[Saved data entries]
- Opening Delimiter -
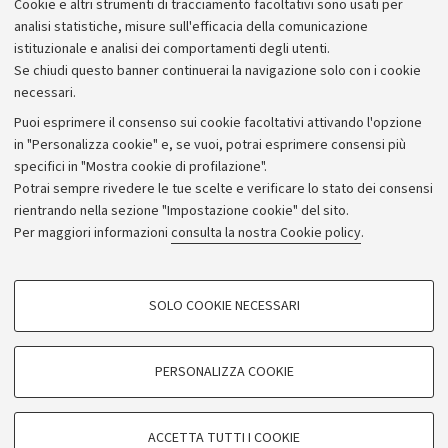
Cookie e altri strumenti di tracciamento facoltativi sono usati per
Bilanci
analisi statistiche, misure sull'efficacia della comunicazione
istituzionale e analisi dei comportamenti degli utenti.
Donazioni e 5x1000
Se chiudi questo banner continuerai la navigazione solo con i cookie
Merchandising - UniboStore
necessari.
Bandi, gare e concorsi
Puoi esprimere il consenso sui cookie facoltativi attivando l'opzione
in "Personalizza cookie" e, se vuoi, potrai esprimere consensi più
Albo online
specifici in "Mostra cookie di profilazione".
Amministrazione trasparente
Potrai sempre rivedere le tue scelte e verificare lo stato dei consensi
rientrando nella sezione "Impostazione cookie" del sito.
Atti di notifica
Per maggiori informazioni
consulta la nostra Cookie policy
.
Informazioni sul sito e accessibilità
Dichiarazione di accessibilità
COOKIE DI PROFILAZIONE - FACOLTATIVI
SOLO COOKIE NECESSARI
Privacy e note legali
Si tratta di cookie utilizzati per analizzare le caratteristiche della navigazione
degli utenti, creare profili in base al loro comportamento sul sito, per analisi
Impostazioni Cookie
di marketing.
PERSONALIZZA COOKIE
Mostra cookie di profilazione
©Copyright 2026 - ALMA MATER STUDIORUM - Università di
Google/Youtube Video
COOKIE TECNICI - NECESSARI
Bologna - Via Zamboni,
33 - 40126
Bologna - PI:
01131710376
ACCETTA TUTTI I COOKIE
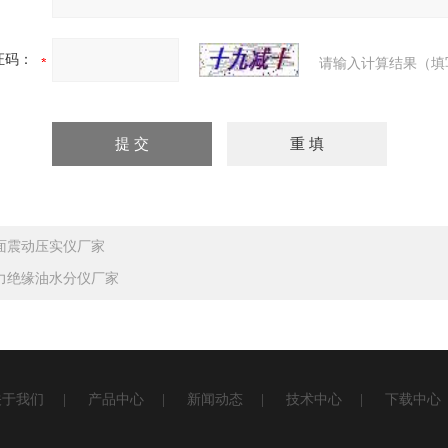
证码：
请输入计算结果（填
面震动压实仪厂家
力绝缘油水分仪厂家
关于我们
|
产品中心
|
新闻动态
|
技术中心
|
下载中心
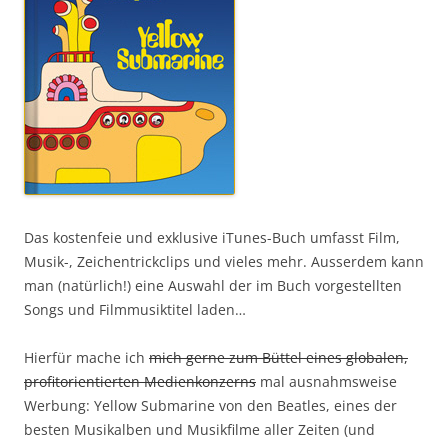
Das kostenfeie und exklusive iTunes-Buch umfasst Film,
Musik-, Zeichentrickclips und vieles mehr. Ausserdem kann
man (natürlich!) eine Auswahl der im Buch vorgestellten
Songs und Filmmusiktitel laden…
Hierfür mache ich
mich gerne zum Büttel eines globalen,
profitorientierten Medienkonzerns
mal ausnahmsweise
Werbung: Yellow Submarine von den Beatles, eines der
besten Musikalben und Musikfilme aller Zeiten (und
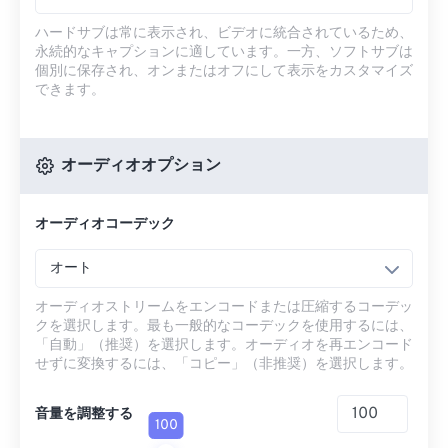
ハードサブは常に表示され、ビデオに統合されているため、
永続的なキャプションに適しています。一方、ソフトサブは
個別に保存され、オンまたはオフにして表示をカスタマイズ
できます。
オーディオオプション
オーディオコーデック
オート
オーディオストリームをエンコードまたは圧縮するコーデッ
クを選択します。最も一般的なコーデックを使用するには、
「自動」（推奨）を選択します。オーディオを再エンコード
せずに変換するには、「コピー」（非推奨）を選択します。
音量を調整する
100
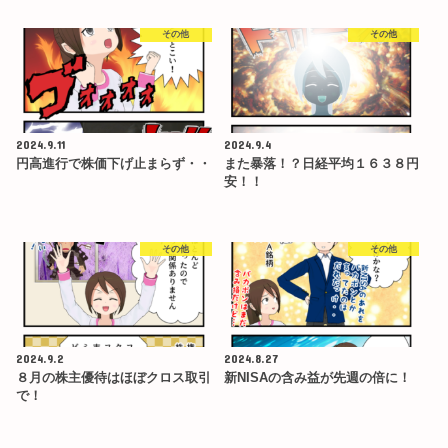
その他
その他
2024.9.11
2024.9.4
円高進行で株価下げ止まらず・・
また暴落！？日経平均１６３８円
安！！
その他
その他
2024.9.2
2024.8.27
８月の株主優待はほぼクロス取引
新NISAの含み益が先週の倍に！
で！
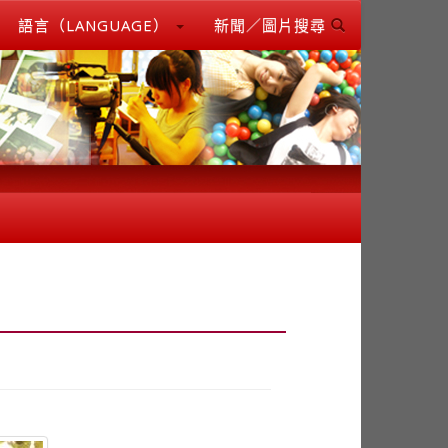
語言（LANGUAGE）
新聞／圖片搜尋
- Closing Delimiter -
- **To do**:
Wherever "analisi" appears in a line of the entries, copy that line.

- **Solution to this problem**:
analisi statistiche, misure sull'efficacia della comunicazione
istituzionale e analisi dei comportamenti degli utenti.
degli utenti, creare profili in base al loro comportamento sul sito, per analisi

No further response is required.